### Your instructions
From the pull request discussion below, write out word for word the passage from "With this change" to "user can access.".

### Text shown

Closed gjsjohnmurray closed 2 years ago

gjsjohnmurray commented 2 years ago

This PR fixes #149 and #145.

With this change multiple intersystems.servers entries that point to the same server but specify different usernames will now each connect with the correct username (provided the /api/aterlier webapp doesn't permit Unauthenticated access), and will only show namespaces which the user can access.

As a bonus it also displays the connection's username in the tooltip on the Namespaces folder.

When user logs out of a connection from the VS Code Accounts menu we will attempt to release the server-side session license.

gjsjohnmurray commented 2 years ago

@isc-bsaviano it may be advisable to adopt this technique in the Language Server and main ObjectScript extensions, otherwise if a user creates a multi-root isfs workspace that uses two different usernames to connect to two different namespaces on the same server the extensions could in theory encounter problems by supplying the cookie for userA's session when they actually need to operate in a namespace that only userB has access to.

Data items:

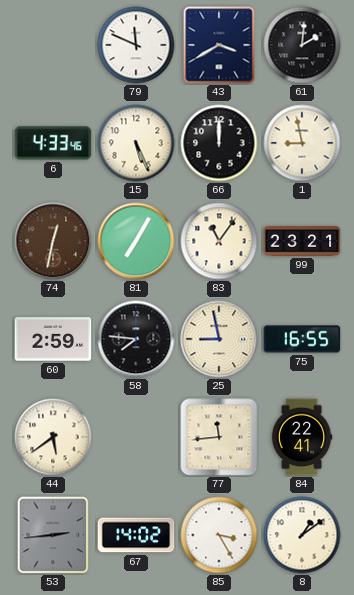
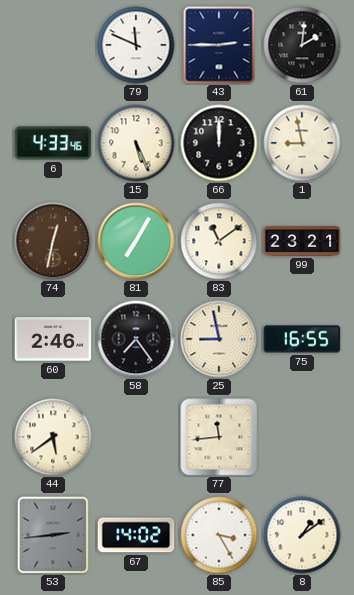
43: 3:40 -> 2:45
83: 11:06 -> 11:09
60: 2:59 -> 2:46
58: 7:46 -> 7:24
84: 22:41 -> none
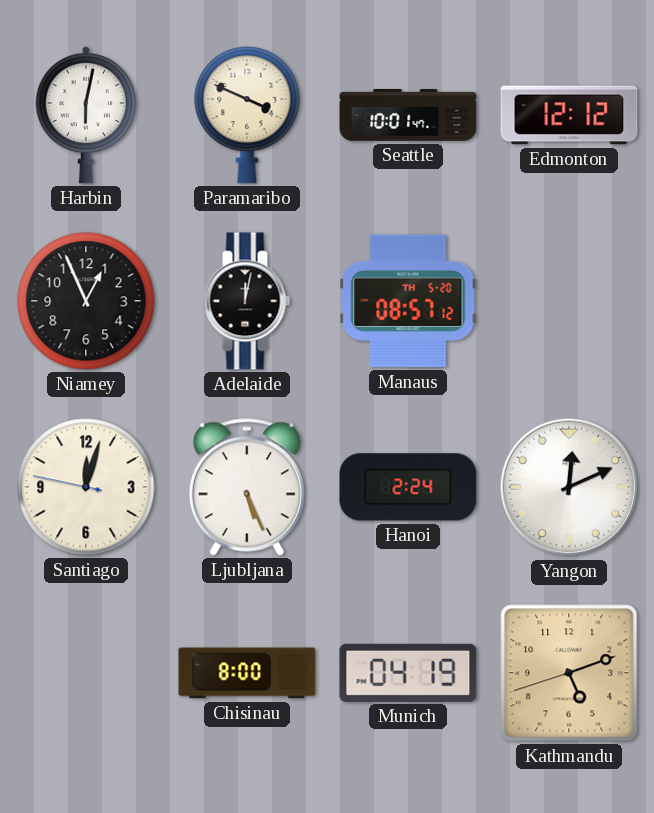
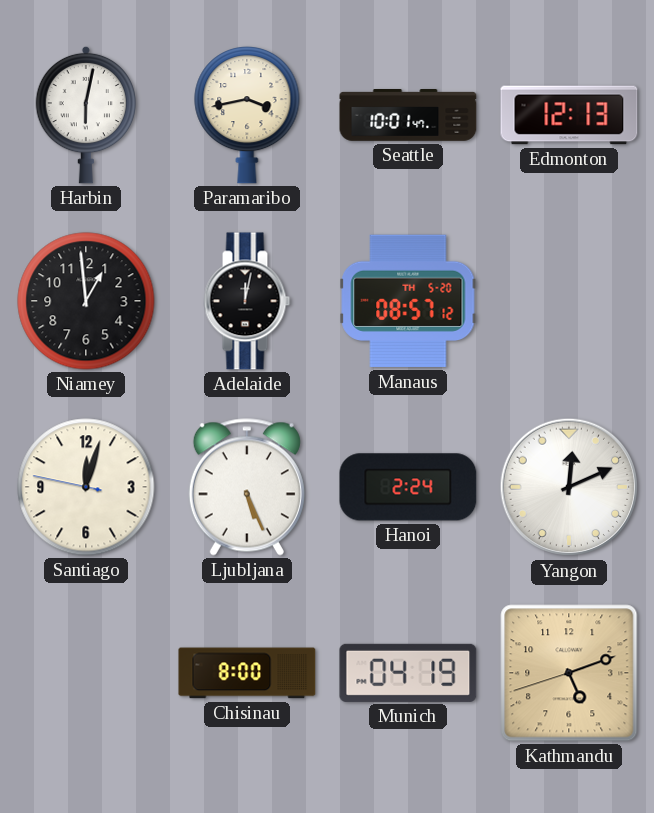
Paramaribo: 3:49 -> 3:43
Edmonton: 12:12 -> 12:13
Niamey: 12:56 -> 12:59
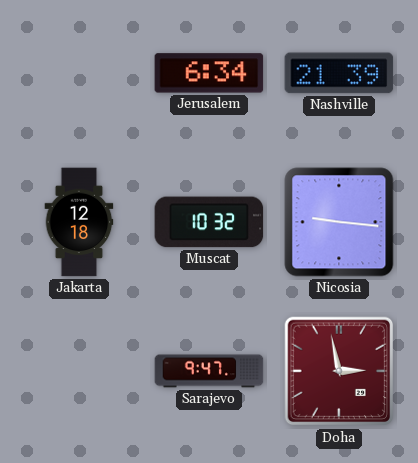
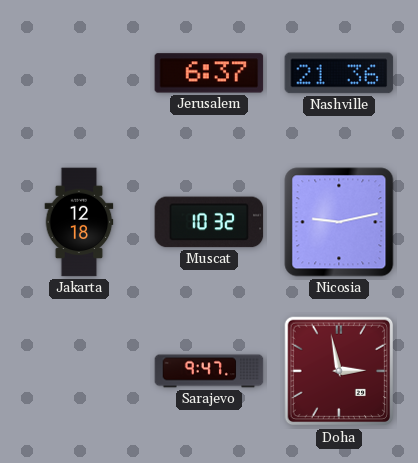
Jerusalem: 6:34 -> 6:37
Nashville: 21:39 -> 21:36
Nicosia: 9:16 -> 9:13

### Output for this exercise
With this change multiple intersystems.servers entries that point to the same server but specify different usernames will now each connect with the correct username (provided the /api/aterlier webapp doesn't permit Unauthenticated access), and will only show namespaces which the user can access.